There is a negative correlation between the Vader neutral and positive scores, which makes sense: the scores are from the same lexicon after all. However, there is no correlation between the Vader positive and negative scores, which is surprising.
Lastly, there is no correlation between the variables I was interested in (i.e the Vader positive, negative, compound scores vs. the goodreads score).
Would Have, Should Have, Could Have
My analysis suggested that a book in the Classics genre is more likely to make it to the Top 400 list.
There is no clear pattern indicating a preferred year of publication or number of pages, although most of the Top 400 books average 300 pages.
The number of reviews is a good predictor of success: the more, the better. However, it does not help differentiate the four-star from the five-star books. That being said, the five-star books probably sell better than four-star ones, which was not part of my analysis.
Finally, the sentiment analysis part was unsuccessful at predicting the success of a book within the Top 400 list. The AFINN and Vader methods helped predict the likelihood of a high score on goodreads.com. However once a book makes it to the Top 400 list and a high level of granularity is required to differentiate it from other successful books and predict its rank, the two methods were unreliable.
Below is a quick list of the analyses I could have, would have and should have done if given more time and data:
- More data about users writing reviews: I wish the reviews included demographics data on the people writing them to answer questions such as: are people from a specific city, a particular age group or sex more ruthless in their critique?

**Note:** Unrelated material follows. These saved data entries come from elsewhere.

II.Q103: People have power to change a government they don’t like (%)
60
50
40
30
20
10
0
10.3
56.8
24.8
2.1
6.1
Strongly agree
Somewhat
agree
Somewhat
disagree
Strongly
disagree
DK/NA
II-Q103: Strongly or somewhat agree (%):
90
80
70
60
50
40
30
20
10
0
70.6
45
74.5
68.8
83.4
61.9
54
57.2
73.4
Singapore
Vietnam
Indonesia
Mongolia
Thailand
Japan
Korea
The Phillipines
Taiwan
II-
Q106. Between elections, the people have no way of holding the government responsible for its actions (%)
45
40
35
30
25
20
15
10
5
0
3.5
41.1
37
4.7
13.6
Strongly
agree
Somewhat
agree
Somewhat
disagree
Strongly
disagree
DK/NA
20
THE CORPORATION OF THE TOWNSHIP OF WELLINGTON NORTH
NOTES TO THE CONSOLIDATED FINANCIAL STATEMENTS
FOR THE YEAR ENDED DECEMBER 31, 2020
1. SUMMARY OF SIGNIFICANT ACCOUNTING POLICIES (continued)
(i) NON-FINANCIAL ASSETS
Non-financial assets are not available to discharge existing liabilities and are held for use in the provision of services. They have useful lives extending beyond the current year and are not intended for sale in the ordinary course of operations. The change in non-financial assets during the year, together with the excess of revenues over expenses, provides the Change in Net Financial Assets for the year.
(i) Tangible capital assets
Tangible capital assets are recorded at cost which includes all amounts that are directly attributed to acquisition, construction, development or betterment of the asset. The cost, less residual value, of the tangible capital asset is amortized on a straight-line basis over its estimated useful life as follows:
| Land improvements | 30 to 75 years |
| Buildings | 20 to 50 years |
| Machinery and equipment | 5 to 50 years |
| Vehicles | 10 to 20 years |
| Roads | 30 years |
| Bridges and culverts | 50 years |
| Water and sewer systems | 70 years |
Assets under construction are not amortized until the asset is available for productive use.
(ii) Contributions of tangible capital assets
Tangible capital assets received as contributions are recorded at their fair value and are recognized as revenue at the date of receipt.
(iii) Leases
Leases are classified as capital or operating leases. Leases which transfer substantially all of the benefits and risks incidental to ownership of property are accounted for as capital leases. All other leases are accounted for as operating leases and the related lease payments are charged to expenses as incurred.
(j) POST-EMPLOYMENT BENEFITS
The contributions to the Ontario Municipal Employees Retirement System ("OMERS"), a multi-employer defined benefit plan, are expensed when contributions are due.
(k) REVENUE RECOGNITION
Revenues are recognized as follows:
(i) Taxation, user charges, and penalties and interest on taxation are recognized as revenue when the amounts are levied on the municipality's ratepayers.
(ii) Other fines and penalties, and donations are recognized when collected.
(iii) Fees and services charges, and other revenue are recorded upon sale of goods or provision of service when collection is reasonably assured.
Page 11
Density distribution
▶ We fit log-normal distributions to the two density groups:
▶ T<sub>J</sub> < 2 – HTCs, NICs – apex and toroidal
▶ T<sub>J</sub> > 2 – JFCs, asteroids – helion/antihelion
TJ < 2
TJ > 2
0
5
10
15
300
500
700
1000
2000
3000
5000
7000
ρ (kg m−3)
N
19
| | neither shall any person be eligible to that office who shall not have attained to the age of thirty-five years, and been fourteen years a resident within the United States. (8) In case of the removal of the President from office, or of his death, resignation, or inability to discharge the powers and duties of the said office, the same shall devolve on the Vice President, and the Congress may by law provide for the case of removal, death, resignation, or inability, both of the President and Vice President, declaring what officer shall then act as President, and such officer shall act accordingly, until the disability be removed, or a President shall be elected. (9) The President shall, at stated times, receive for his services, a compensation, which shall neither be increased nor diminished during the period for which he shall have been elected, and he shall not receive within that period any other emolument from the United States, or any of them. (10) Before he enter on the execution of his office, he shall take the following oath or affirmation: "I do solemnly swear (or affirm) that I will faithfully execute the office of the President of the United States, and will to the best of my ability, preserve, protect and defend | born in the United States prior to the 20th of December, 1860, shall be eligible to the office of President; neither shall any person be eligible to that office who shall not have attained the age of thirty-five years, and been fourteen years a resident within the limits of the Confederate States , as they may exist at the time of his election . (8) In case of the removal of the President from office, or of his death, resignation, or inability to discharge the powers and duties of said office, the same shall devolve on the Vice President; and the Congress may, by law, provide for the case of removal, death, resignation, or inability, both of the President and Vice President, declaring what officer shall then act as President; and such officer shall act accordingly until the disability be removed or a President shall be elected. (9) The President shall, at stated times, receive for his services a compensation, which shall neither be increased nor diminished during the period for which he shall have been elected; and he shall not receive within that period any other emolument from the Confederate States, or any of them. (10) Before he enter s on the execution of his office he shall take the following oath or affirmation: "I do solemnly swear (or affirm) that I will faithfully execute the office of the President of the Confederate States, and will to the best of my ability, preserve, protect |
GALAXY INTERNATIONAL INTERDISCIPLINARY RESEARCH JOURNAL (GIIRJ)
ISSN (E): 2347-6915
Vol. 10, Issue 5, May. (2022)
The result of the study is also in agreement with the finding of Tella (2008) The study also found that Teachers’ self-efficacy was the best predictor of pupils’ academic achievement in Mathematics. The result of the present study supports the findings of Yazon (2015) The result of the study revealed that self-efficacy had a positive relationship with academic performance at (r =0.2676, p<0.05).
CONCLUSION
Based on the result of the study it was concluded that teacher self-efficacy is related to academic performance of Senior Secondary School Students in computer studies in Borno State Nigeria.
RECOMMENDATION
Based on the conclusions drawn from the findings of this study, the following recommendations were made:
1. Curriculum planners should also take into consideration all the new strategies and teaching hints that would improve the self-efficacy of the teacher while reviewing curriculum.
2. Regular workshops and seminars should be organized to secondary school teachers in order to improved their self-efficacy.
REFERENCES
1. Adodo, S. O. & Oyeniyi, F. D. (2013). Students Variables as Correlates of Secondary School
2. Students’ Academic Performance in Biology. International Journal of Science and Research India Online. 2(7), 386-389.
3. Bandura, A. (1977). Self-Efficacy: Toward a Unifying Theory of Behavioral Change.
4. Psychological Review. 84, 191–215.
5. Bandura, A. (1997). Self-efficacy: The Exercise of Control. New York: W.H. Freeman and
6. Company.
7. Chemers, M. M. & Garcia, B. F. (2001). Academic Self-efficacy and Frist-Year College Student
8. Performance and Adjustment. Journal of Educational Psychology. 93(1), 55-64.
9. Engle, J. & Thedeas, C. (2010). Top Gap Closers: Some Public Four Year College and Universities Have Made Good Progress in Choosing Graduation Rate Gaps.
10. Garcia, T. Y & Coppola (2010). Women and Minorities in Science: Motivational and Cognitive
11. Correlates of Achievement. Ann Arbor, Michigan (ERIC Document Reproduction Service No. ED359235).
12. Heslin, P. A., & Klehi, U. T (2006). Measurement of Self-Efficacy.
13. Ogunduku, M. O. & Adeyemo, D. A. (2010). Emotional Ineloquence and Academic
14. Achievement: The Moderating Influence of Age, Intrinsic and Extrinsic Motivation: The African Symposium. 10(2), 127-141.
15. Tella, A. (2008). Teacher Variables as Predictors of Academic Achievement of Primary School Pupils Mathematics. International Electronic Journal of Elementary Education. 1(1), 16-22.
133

- Working with unigrams vs. n-grams: The sentiment analysis is constructed with unigram features. This means that the entire text is split in single words, taking words out of their context and thus reducing the accuracy with which it detects the sentiment of reviews. The longer the n-gram (the higher the n), the more context you have to work with. I wish I had known about lexicons that are based on n-grams or the Syuzhet Package in R, which leads me to the next point.
- Using R: Overall I feel that R would have been a better language for the sentiment analysis part. In fact, I started coding in R and translated my code in Python for this part.
- Limited number of reviews per book: I only grabbed the first 30 reviews of a book which does restrict the sentiment analysis and may introduce some bias (although the first reviews are randomly displayed and not sorted by recency).
- More insights: I wish my analysis had been more fruitful, above all with the sentiment analysis part.